12. ULUSLARARASI BETON YOLLAR SEMPOZYUMU (ISCR)
ÖZET
Türkiye Çimento Müstahsilleri Birliği’nin de (TÇMB) üyesi olduğu Avrupa Beton Kaplamalar Enstitüsü (EUPAVE), Çek Çimento Birliği (CCA), Çek Bağlayıcı Malzemeri Araştırma Enstitüsü ve Dünya Yol Birliği (PIARC) işbirliği ile 23-26 Eylül 2014 tarihleri arasında Çek Cumhuriyeti’nin Prag kentinde düzenlenen "Toplum Yararına -Yenilikçi Çözümler" konulu 12. Uluslararası Beton Yollar Sempozyumuna (ISCR) katılım sağlanmıştır. Beton yollar konusundaki mevcut bilgilerin zenginleştirilmesi, araştırma-geliştirme faaliyetlerinin ve konuyla ilgili yeni teknolojilerin takip edilmesi ile dünya çapında eğilimlerin izlenmesi hedeflenen Sempozyuma Türkiye dahil; 39 ülkeden toplam 367 temsilci katılmıştır.

Görev Tanımı - Lütfen beton yollar sempozyumu özetini baştan sona hiçbir değişiklik yapmadan aynen yazın.

Gösterilen Veriler -
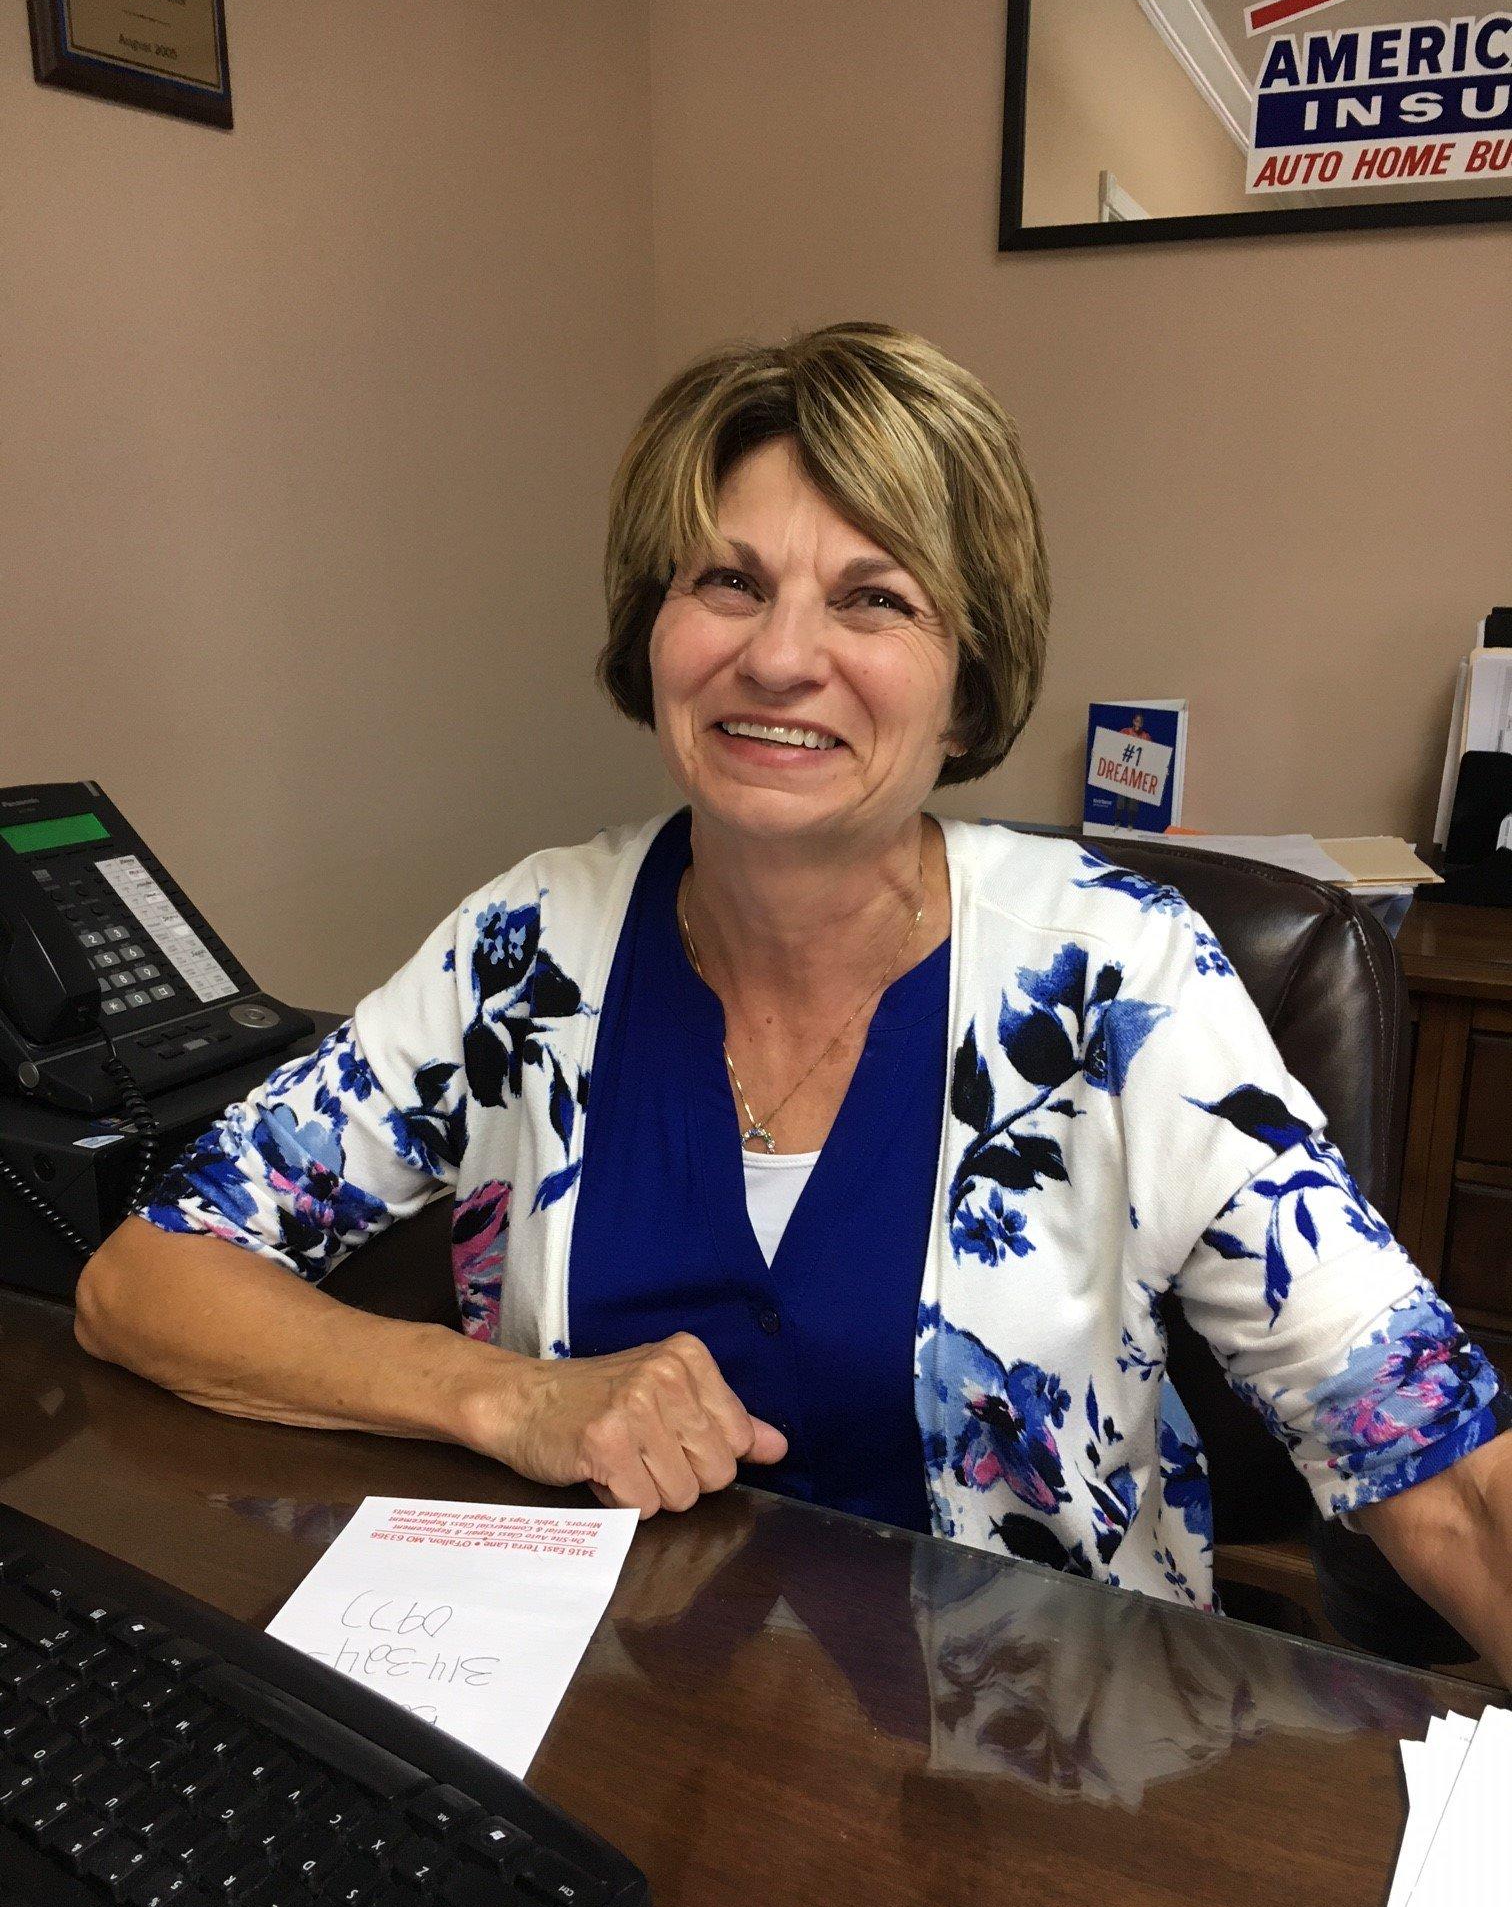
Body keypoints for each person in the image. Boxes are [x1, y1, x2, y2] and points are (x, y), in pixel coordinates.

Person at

Yanıt -
12. ULUSLARARASI BETON YOLLAR SEMPOZYUMU (ISCR)
ÖZET
Türkiye Çimento Müstahsilleri Birliği’nin de (TÇMB) üyesi olduğu Avrupa Beton Kaplamalar Enstitüsü (EUPAVE), Çek Çimento Birliği (CCA), Çek Bağlayıcı Malzemeri Araştırma Enstitüsü ve Dünya Yol Birliği (PIARC) işbirliği ile 23-26 Eylül 2014 tarihleri arasında Çek Cumhuriyeti’nin Prag kentinde düzenlenen "Toplum Yararına -Yenilikçi Çözümler" konulu 12. Uluslararası Beton Yollar Sempozyumuna (ISCR) katılım sağlanmıştır. Beton yollar konusundaki mevcut bilgilerin zenginleştirilmesi, araştırma-geliştirme faaliyetlerinin ve konuyla ilgili yeni teknolojilerin takip edilmesi ile dünya çapında eğilimlerin izlenmesi hedeflenen Sempozyuma Türkiye dahil; 39 ülkeden toplam 367 temsilci katılmıştır.